LaLlave TV
El postbiótico que podría mejorar la fertilidad femenina después de los 35 años

Articulo

El postbiótico que podría mejorar la fertilidad femenina después de los 35 años

Un nuevo estudio apunta al papel de la microbiota endometrial y de una bacteria beneficiosa, Lactobacillus gasseri, en la salud del endometrio y la implantación embrionaria

La fertilidad femenina está condicionada por numerosos factores y, con el paso de los años, las posibilidades de lograr un embarazo pueden disminuir. Tradicionalmente, gran parte de la atención se ha centrado en la reducción de la reserva ovárica y en el descenso de la calidad de los óvulos y embriones asociado al envejecimiento reproductivo. Sin embargo, una nueva investigación pone el foco en otro elemento fundamental: la salud del endometrio y su microbiota.

Un estudio publicado en la revista científica Cell Host & Microbe ha analizado la relación entre determinadas bacterias presentes en el endometrio y la fertilidad de mujeres de diferentes edades. Los resultados apuntan a que una bacteria concreta, Lactobacillus gasseri, podría desempeñar un papel relevante en el mantenimiento de un entorno endometrial saludable y receptivo.

La investigación abre una interesante vía para estudiar nuevos tratamientos destinados a mejorar la fertilidad femenina, especialmente en mujeres mayores de 35 años.
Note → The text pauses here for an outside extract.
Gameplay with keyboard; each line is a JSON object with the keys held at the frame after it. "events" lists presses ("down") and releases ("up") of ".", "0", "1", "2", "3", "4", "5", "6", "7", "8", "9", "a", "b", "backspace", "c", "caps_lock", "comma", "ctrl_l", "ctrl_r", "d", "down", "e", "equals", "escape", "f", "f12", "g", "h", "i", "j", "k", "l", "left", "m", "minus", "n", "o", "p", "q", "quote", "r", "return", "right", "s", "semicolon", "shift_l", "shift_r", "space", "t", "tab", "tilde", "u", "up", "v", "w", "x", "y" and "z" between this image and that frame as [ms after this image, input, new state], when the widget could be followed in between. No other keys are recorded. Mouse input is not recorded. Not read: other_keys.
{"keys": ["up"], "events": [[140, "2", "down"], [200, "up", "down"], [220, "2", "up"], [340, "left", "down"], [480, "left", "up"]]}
Sin embargo, sus autores subrayan que se trata de una investigación inicial y que todavía son necesarios estudios más amplios antes de considerar estos hallazgos como un tratamiento disponible para la infertilidad.
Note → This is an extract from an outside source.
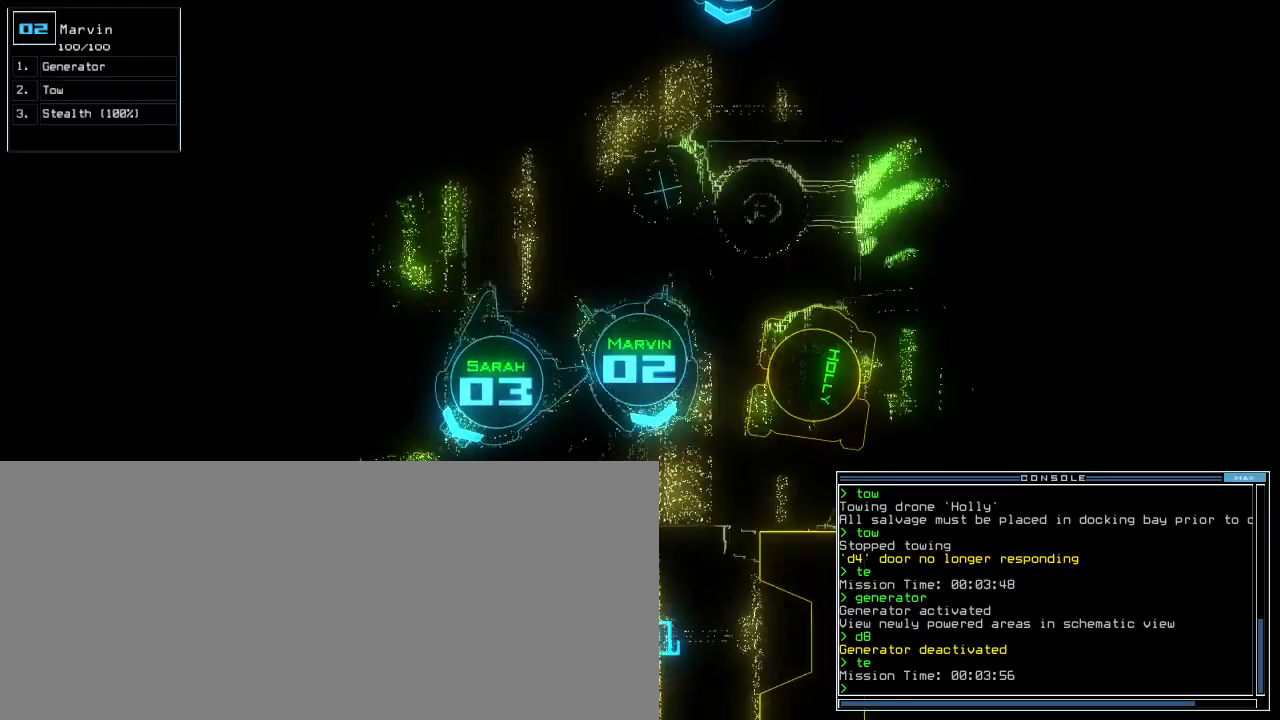
{"keys": ["up"], "events": [[80, "right", "down"], [220, "right", "up"], [260, "t", "down"], [300, "e", "down"], [360, "t", "up"], [380, "return", "down"], [400, "e", "up"], [440, "return", "up"]]}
El endometrio también juega un papel fundamental

Cuando se habla de fertilidad suele prestarse especial atención a los ovarios, la reserva ovárica y la calidad de los embriones. Sin embargo, para que un embarazo prospere es necesario que el embrión pueda implantarse correctamente en el útero.

El endometrio es el tejido que recubre el interior del útero y que experimenta diferentes cambios a lo largo del ciclo menstrual. Durante el periodo adecuado, debe encontrarse en unas condiciones determinadas para favorecer la implantación del embrión.

La investigadora Rong Li, autora principal del estudio y médica del Tercer Hospital de la Universidad de Pekín, destaca precisamente esta cuestión: el envejecimiento reproductivo no depende únicamente de los cambios que experimentan los ovarios. El estado del entorno uterino también puede influir en las posibilidades de conseguir un embarazo.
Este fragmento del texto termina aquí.